Page 1 of 2
Math Problem
Posted:
Sat Dec 20, 2008 9:44 pmby .Yunoko
Okay, so my brother ask me this math problem today, and he showed me an example and everything, and he told me that it is unsolvable. But wants to know more about it; Anyways this is what it sorta looks like.
And it gives you like the width and height of the sides or something and you have to find like the length of the inside box or something I am not sure. But anyways, does anybody know the name of this problem?
Posted:
Sat Dec 20, 2008 11:24 pmby crait
If he only gave you the length and width of the outside boxes, then yes, it would be impossible to answer because you wouldn't have enough information to solve it. If you were given a length of the inside box then you would be able to or if you were given the distance between the corners of the outside rectangle and corners of the inside rectangle, then yeah, you'd be able to. but like this, no.
Posted:
Sat Dec 20, 2008 11:34 pmby .Yunoko
Yea, I know that aha, but he is here anymore, so I will not know until I see him again, also even with the length and width I I believe it is still impossible but I don't know. Anyways Do you happen to know the name of this problem.
Posted:
Sun Dec 21, 2008 7:18 amby ace
Actually....I think we had a problem similar to this in calculus. But since it's Christmas break my brain is fried and I can't even remember how to find the hypotenuse using the degrees of the angles >.< But I think you would still need to kno the length of the little triangles on the bottom left and top right. So it isn't impossible, just not enough information is given.
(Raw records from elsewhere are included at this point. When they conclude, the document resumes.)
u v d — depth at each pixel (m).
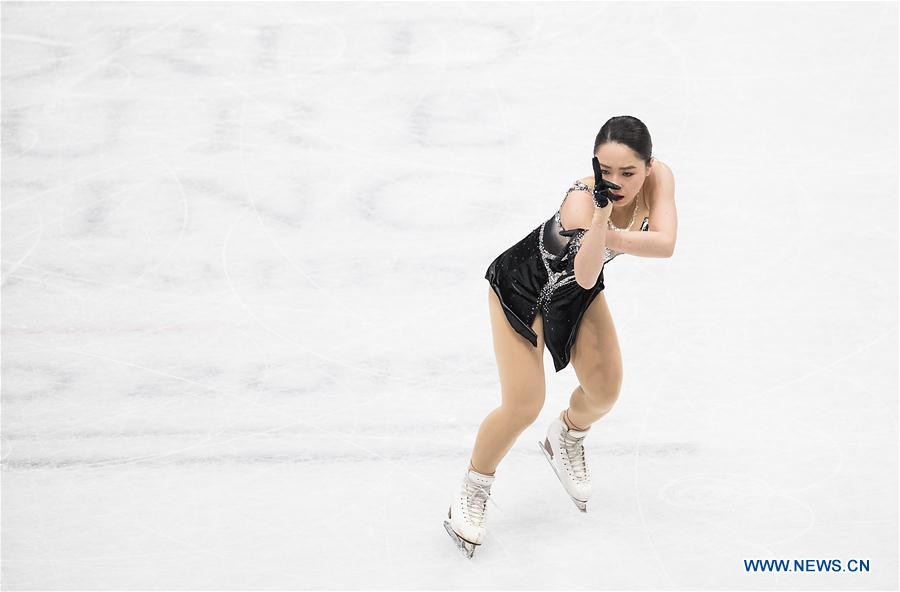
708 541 15.47
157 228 22.83
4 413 18.22
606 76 27.27
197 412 18.19
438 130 25.59
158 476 16.89
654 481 16.70
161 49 28.89
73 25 29.95
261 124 25.98
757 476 16.73
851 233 22.31
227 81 27.56
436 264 21.70
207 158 24.91
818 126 25.41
So yea, I don't know what the name of the question is though :p But I mean it technically isn't impossible because you could leave information out of any problem and then it wouldn't be solvable.
Posted:
Mon Dec 22, 2008 2:33 amby DarkPacMan77
if the rectangle left "right triangles" in the corners where the rectangle is longer at and you knew the measurements of the outsides of the overall rectangle, you can get the hypotenuse of the longer sides of each triangle (which is the answer).
-DarkPacMan77-
Posted:
Mon Dec 22, 2008 8:28 amby staxx
it gives you the width and height of the outside box or the inside box? im assuming you mean the outside, it has to do with trigonometry as pacman was explaining. But yes it is solvable, just been at least 4 years since i did this kind of crap in college.
Posted:
Mon Dec 22, 2008 10:22 amby Puncharger
DarkPacMan77 wrote:if the rectangle left "right triangles" in the corners where the rectangle is longer at and you knew the measurements of the outsides of the overall rectangle, you can get the hypotenuse of the longer sides of each triangle (which is the answer).
-DarkPacMan77-
*Babble and Drool.
Posted:
Mon Dec 22, 2008 4:16 pmby DarkPacMan77
It's just the Pythagorean theorem. But you need to know the measurements of the sides and also how much space the "small triangles" take up against the outsides of the rectangles. If you knew that info, you could solve it. Without that info, you can't.
-DarkPacMan77-
Posted:
Tue Dec 23, 2008 11:09 amby ace
DarkPacMan77 wrote:It's just the Pythagorean theorem. But you need to know the measurements of the sides and also how much space the "small triangles" take up against the outsides of the rectangles. If you knew that info, you could solve it. Without that info, you can't.
-DarkPacMan77-
Just like I said, you need to kno the width and height of the "small" triangles. It's not impossible, theres just not enough information given :p
Posted:
Tue Dec 23, 2008 8:04 pmby crait
Which is what I said in my first post.
Posted:
Tue Dec 23, 2008 9:15 pmby light_alistor
yes yes your all very intelligent ::claps::
Posted:
Tue Dec 23, 2008 10:29 pmby .Yunoko
Okay so that's the math problem with the information and you have to find x, so can you explain in detail exactly how to figure this out.
Posted:
Wed Dec 24, 2008 1:40 pmby TheOriginalToxxy
simple the awnser is.......dont do the question
Posted:
Wed Dec 24, 2008 2:44 pmby zumiuran
The only way I would be able to solve it is if Y = W as shown in the picture below
but that doesnt look like the case so I have no idea how to solve it
Posted:
Wed Dec 24, 2008 5:14 pmby .Yunoko
zumiuran wrote:The only way I would be able to solve it is if Y = W as shown in the picture below
but that doesnt look like the case so I have no idea how to solve it
Well, I drew that drawing so its not the best but it should fit perfect.